Schymanski Emma L, Neumann Steffen
Eawag: Swiss Federal Institute of Aquatic Science and Technology, Überlandstrasse 133, Dübendorf CH-8600, Switzerland.
IPB: Leibniz Institute of Plant Biochemistry, Department of Stress and Developmental Biology, Weinberg 3, Halle (Saale) DE-06120, Germany.
Metabolites. 2013 Jun 25;3(3):517-38. doi: 10.3390/metabo3030517.

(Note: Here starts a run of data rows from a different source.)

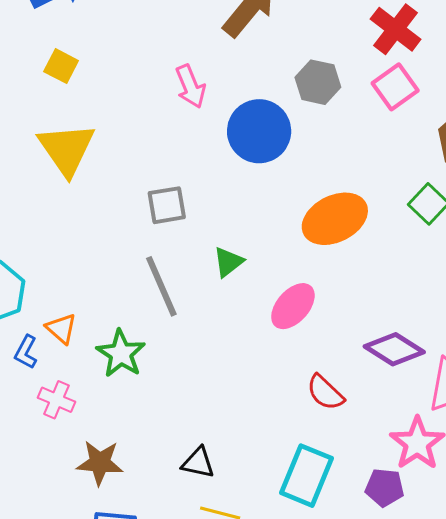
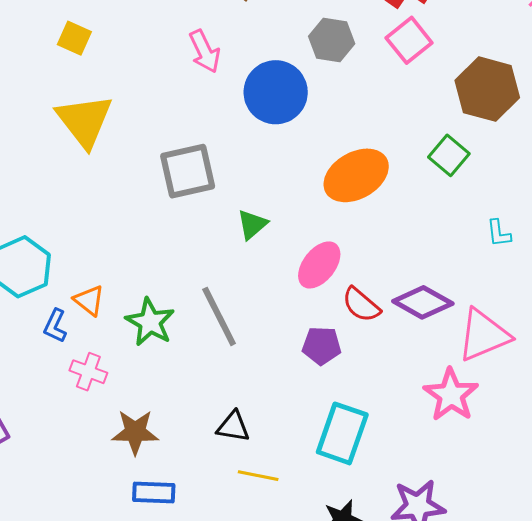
gray square: (167, 205) -> (188, 171), size x1.4
gray line: (161, 286) -> (219, 316), moved
red semicircle: (325, 393) -> (361, 305), moved
purple pentagon: (385, 488) -> (322, 346), moved

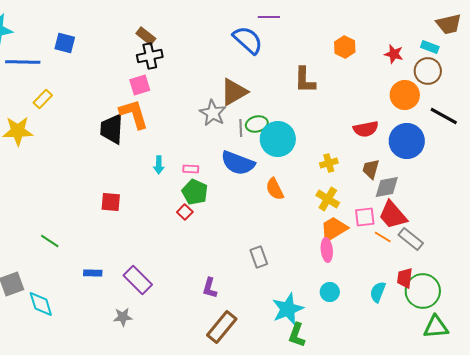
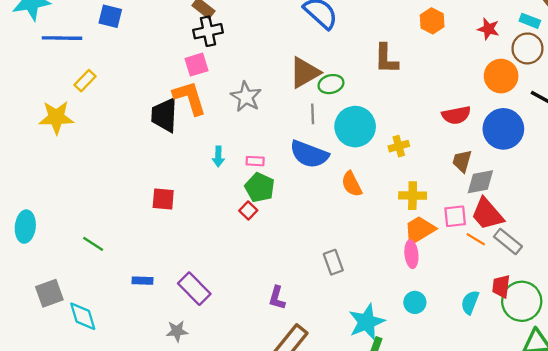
gray star: (213, 113) -> (246, 97), moved
green ellipse: (257, 124) -> (331, 84), moved
yellow cross: (329, 163) -> (399, 146), moved
yellow cross: (328, 199) -> (413, 196), turned -30

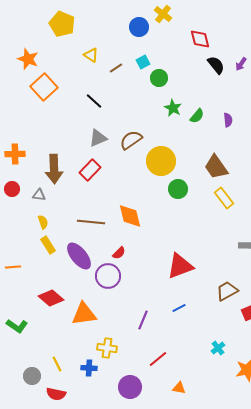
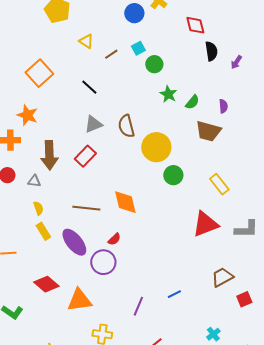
orange star: (28, 59) -> (27, 115), moved
purple arrow: (241, 64) -> (236, 62), moved
black semicircle: (216, 65) -> (211, 51), turned 30
brown semicircle: (131, 140) -> (126, 126), turned -70
brown trapezoid: (216, 167) -> (208, 131), moved, turned -40
red triangle: (180, 266) -> (205, 224), moved

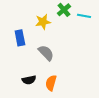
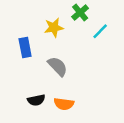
cyan line: (84, 16) -> (100, 31), moved, turned -56
orange semicircle: (51, 83) -> (64, 104), turned -98

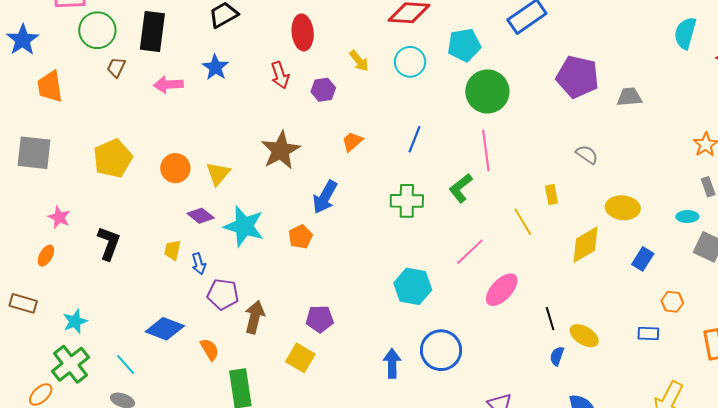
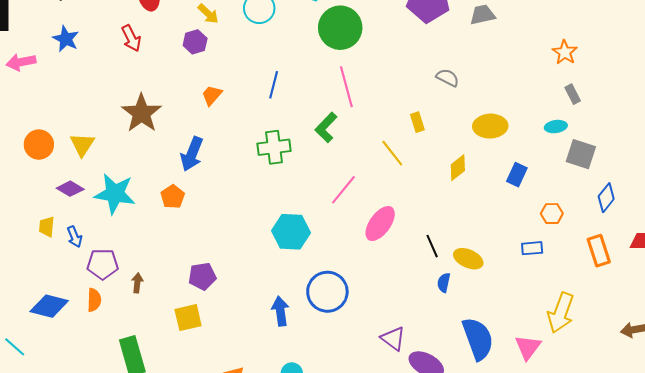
purple hexagon: (323, 90) -> (195, 42), moved
yellow diamond: (586, 245) -> (458, 168), size x0.7
brown arrow: (255, 317) -> (137, 283), size x0.6
orange semicircle: (210, 349) -> (94, 300), moved, turned 40
yellow square: (300, 358) -> (188, 318), turned -36

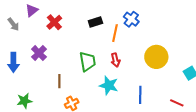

The Critical Assessment of Small Molecule Identification, or CASMI, contest was founded in 2012 to provide scientists with a common open dataset to evaluate their identification methods. In this article, the challenges and solutions for the inaugural CASMI 2012 are presented. The contest was split into four categories corresponding with tasks to determine molecular formula and molecular structure, each from two measurement types, liquid chromatography-high resolution mass spectrometry (LC-HRMS), where preference was given to high mass accuracy data, and gas chromatography-electron impact-mass spectrometry (GC-MS), i.e., unit accuracy data. These challenges were obtained from plant material, environmental samples and reference standards. It was surprisingly difficult to obtain data suitable for a contest, especially for GC-MS data where existing databases are very large. The level of difficulty of the challenges is thus quite varied. In this article, the challenges and the answers are discussed, and recommendations for challenge selection in subsequent CASMI contests are given.
小分子鉴定关键评估(CASMI)竞赛始于2012年,旨在为科学家提供一个通用的开放数据集,以评估他们的鉴定方法。本文介绍了2012年首届CASMI竞赛所面临的挑战及解决方案。竞赛分为四类,分别对应确定分子式和分子结构的任务,每种任务有两种测量类型,即液相色谱-高分辨率质谱(LC-HRMS),优先选用高质量准确度数据,以及气相色谱-电子轰击质谱(GC-MS),即单位准确度数据。这些挑战源自植物材料、环境样品和参考标准。令人惊讶的是,获取适合竞赛的数据非常困难,尤其是对于GC-MS数据而言,因为现有数据库非常庞大。因此,挑战的难度水平差异很大。本文讨论了挑战及答案,并给出了后续CASMI竞赛中挑战选择的建议。